- **TRY IT**
Exactly how many lines of the data below include the string "right"? State the number and nothing more.

(DATA RECORDS Opens)

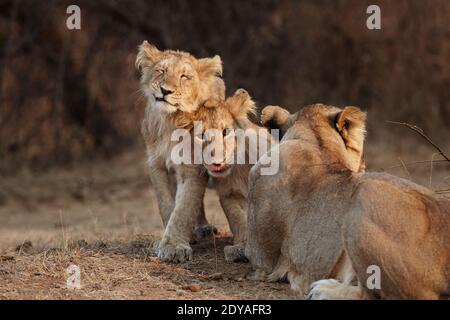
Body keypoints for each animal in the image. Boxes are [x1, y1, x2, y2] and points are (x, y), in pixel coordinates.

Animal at [134, 40, 224, 262]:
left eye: (184, 76)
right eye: (161, 71)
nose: (165, 91)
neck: (169, 121)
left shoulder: (192, 167)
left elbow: (184, 207)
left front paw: (174, 246)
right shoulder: (156, 164)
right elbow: (166, 204)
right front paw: (167, 241)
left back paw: (202, 228)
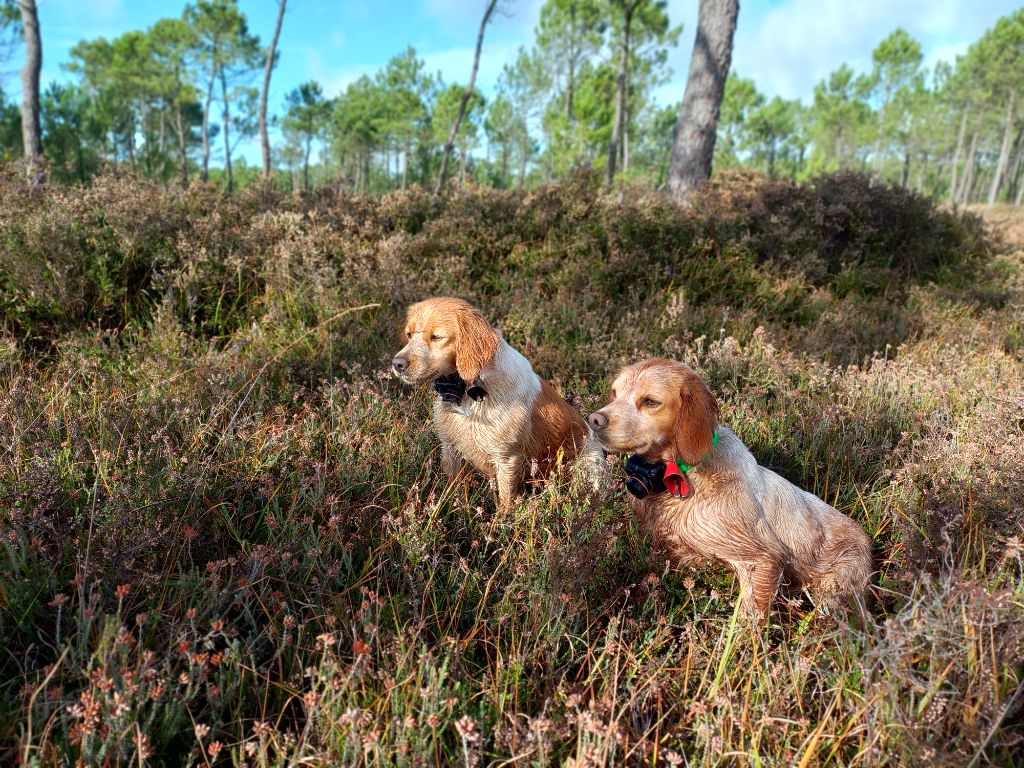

(DATA RECORDS Closes)

- **ANSWER BELOW**
4